Example: You could expect 100,000 req/s @ 1kB in size vs 3 req/s @ 2GB in size which equates to the same data throughput but very different requirements.

  • Load parameters identify which requests are common vs which ones are rare.


Remember these three principles:

  1. Operability
  2. Simplicity (- think abstractions like SQL)
  3. Evolvability

Data Models

  • Relational
  • Document
  • Graph (this is essentially a subtype of relational)

Pros of the Document Model

  • Schema flexibility
  • Better performance due to locality
  • Apps are generally closer to the data structure

Storage + Retrieval

  • Big difference in storage engines that are optimized for transactional vs analytical (think OLTP/OLAP)
  • Indexes help find keys but generally slow down writes
  • In-memory tress: examples red-black trees, AVL trees. We can make the storage engines to use these styles of trees.
  • LSM Trees can be slow when looking up keys that don't exist
    • Can be countered by "Bloom Filters" -> can tell if the key exists.


  • Most common index used by databases.
  • While log-structured indexes work in variable-size segments and written sequentially, B-Trees have fixed sized "blocks" or "pages" - this design corresponds to reflecting the underlying hardware.
  • B-Tree variant "fractal trees" borrow log-structured ideas to reduce disk seeks.

B-Trees vs LSM-Trees

  • B-Tree more mature
  • LSM faster for writes
  • B faster for reads
  • B-Tree must write everything twice (write-ahead log and potential multi-writes to tree pages)
  • Log structured indexes also rewrite data multiple times. This is known as "write amplification" and is a concern for SSDs.
  • LSM trees compress files better

The downsides of LSM-Trees

  • Compaction process can sometimes interfere with ongoing reads/writes.

Other notes

  • Secondary index normally not unique (consider the use of user_id)
  • R-Trees normally used for optimised geospatial query efficiency.
  • LSM-Trees themselves do not handle updating. They essentially can only append and remove the stale data. B-Trees can update in place.
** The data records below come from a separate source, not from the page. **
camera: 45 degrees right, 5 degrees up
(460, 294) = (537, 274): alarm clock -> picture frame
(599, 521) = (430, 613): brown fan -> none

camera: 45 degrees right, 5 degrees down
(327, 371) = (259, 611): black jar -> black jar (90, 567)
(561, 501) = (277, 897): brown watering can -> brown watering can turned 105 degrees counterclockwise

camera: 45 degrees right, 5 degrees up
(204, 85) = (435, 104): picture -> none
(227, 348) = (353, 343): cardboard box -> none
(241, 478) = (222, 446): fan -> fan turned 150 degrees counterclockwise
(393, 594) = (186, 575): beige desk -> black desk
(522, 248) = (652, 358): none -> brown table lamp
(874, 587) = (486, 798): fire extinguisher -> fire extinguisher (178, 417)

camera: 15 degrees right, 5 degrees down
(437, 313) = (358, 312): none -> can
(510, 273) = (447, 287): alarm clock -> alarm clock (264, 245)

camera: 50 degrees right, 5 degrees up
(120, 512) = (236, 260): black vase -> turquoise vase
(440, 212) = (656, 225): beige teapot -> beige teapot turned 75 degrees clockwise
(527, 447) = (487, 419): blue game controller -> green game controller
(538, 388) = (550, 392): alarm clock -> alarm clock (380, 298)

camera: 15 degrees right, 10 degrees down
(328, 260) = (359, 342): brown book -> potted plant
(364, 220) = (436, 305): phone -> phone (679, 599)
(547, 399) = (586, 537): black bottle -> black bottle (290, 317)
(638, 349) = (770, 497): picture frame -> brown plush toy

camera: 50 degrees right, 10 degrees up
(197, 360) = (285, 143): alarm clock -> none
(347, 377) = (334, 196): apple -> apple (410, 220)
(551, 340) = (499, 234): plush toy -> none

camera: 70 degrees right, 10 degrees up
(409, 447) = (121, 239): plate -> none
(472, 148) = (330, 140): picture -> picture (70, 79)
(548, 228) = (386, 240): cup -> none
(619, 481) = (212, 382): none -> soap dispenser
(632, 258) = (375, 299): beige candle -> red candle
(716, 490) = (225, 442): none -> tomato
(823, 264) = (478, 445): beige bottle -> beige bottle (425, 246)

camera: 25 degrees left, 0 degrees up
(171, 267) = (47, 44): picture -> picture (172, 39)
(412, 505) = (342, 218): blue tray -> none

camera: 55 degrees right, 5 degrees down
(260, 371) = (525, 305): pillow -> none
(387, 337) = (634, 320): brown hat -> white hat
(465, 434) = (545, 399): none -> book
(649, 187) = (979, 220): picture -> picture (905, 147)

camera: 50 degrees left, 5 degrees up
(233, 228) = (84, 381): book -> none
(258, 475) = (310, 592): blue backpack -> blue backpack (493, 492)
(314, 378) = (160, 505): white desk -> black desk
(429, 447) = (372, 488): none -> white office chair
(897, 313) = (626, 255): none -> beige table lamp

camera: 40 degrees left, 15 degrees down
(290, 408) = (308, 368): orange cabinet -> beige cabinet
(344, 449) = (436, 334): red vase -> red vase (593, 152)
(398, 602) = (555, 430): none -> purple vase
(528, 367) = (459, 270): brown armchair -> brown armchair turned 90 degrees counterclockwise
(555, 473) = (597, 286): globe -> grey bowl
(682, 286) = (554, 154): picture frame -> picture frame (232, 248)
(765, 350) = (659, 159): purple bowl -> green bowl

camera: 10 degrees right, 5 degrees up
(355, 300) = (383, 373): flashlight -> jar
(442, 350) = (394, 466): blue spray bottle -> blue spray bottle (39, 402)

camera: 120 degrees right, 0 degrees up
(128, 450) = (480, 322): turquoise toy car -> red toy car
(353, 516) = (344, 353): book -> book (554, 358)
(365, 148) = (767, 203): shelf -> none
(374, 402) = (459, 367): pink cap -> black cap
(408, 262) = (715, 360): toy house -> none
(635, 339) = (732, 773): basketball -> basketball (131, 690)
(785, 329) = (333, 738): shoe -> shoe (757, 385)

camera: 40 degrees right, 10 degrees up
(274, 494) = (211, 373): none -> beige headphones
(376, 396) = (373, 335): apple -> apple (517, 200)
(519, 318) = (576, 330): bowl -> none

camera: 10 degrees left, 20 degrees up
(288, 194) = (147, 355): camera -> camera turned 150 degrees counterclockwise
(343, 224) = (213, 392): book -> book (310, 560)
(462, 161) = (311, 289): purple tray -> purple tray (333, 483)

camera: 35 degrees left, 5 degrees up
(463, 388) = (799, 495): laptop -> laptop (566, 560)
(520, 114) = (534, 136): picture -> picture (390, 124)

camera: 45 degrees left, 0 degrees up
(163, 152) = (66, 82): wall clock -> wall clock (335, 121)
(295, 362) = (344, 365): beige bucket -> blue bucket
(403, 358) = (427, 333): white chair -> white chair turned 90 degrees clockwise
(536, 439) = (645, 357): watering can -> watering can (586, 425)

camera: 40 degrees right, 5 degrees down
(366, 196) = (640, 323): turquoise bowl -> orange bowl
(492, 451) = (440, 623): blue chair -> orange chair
  • A transaction needn't adhere to all principles of ACID. "Transaction" processing mean low latency read/writes.
  • Commonly used with relational databases.
  • Performance can be improved using vectorized processing (SIMD - single instruction multi data)
    • Column compression can also make use of the L1 cache.
    • Update-in-place like what B-Trees use are not possible with column compression.